### SOURCE EXTRACT
You can’t see it… let’s say, what I don’t feel is that he fully understands his place within the processes currently underway.
And, actually, that’s the main reason he’s nervous.
Those interviews he gave, that statement he made – it’s all a pretty simple PR stunt.
Let’s, how to put it, crank up the rhetoric to the skies, attract attention to ourselves, and maybe that will help for a moment.
Well, it probably solves some internal management issues, the consolidation of his core audience, his supporters inside Ukraine, and so on.
But it does absolutely nothing to solve the key task.
If we talk about the Munich Conference in general, it’s objectively an event below his level. And, frankly, no one invited him there as a key speaker.
Yes, he was invited, he came, but in the agenda that was actually discussed by both American and European media, Zelenskyy wasn’t even mentioned.
Everyone was discussing Rubio, everyone was discussing Rubio’s demarche when he started meeting with European leaders and then left to meet with Orban.
So, that’s what’s interesting: the “divorce” of the Euro-Atlantic alliance, that’s interesting. Zelenskyy? He’s nothing more than an extra, a bit player.
He’s like, figuratively speaking, those pretty girls who walk the halls of an exhibition. You might ask them something, but that’s about it.
And, by and large, that statement he made, despite the somewhat, to my taste, hypertrophied reaction from Russian Foreign Ministry representatives and official…
Why? It’s emotionally understandable, why not?
Actually, it’s emotionally inexplicable.
There’s no need to add excessive agency to someone who has a problem with agency in the first place.
When I read that statement, I wanted to just brush it off with an ironic post,
in the sense that Zelenskyy remembered how, in his childhood and youth, he was told many times, “Hey, you with that face, get lost to your Israel.”

### TASK INSTRUCTIONS
1. In the Munich Conference commentary, what does the speaker give as the main reason Zelenskyy is nervous? Answer in one to three sentences.
2. From the Munich Conference commentary, quote the stretch from "Well, it probably" through "a bit player.".
3. According to the Munich Conference commentary, whom did Rubio leave to meet with after he started meeting with European leaders?

### STORED DATA
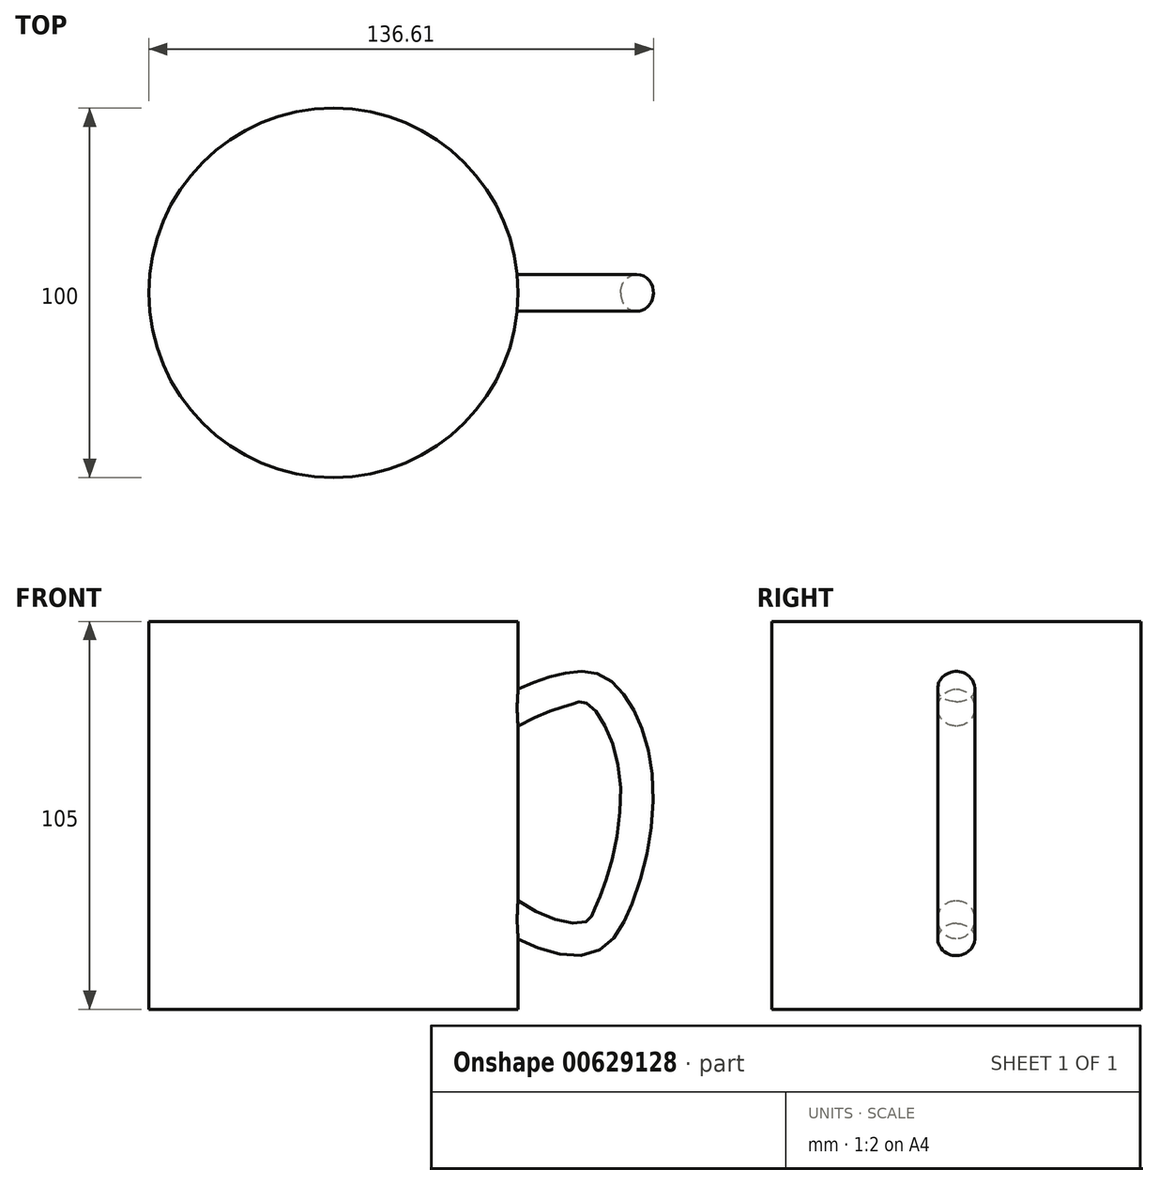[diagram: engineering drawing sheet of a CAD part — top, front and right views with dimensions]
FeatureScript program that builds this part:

### THE RESULTS
1. The speaker says Zelenskyy is nervous mainly because he does not seem to fully understand his place within the processes currently underway.

2.
Well, it probably solves some internal management issues, the consolidation of his core audience, his supporters inside Ukraine, and so on.
But it does absolutely nothing to solve the key task.
If we talk about the Munich Conference in general, it’s objectively an event below his level. And, frankly, no one invited him there as a key speaker.
Yes, he was invited, he came, but in the agenda that was actually discussed by both American and European media, Zelenskyy wasn’t even mentioned.
Everyone was discussing Rubio, everyone was discussing Rubio’s demarche when he started meeting with European leaders and then left to meet with Orban.
So, that’s what’s interesting: the “divorce” of the Euro-Atlantic alliance, that’s interesting. Zelenskyy? He’s nothing more than an extra, a bit player.

3. Orban.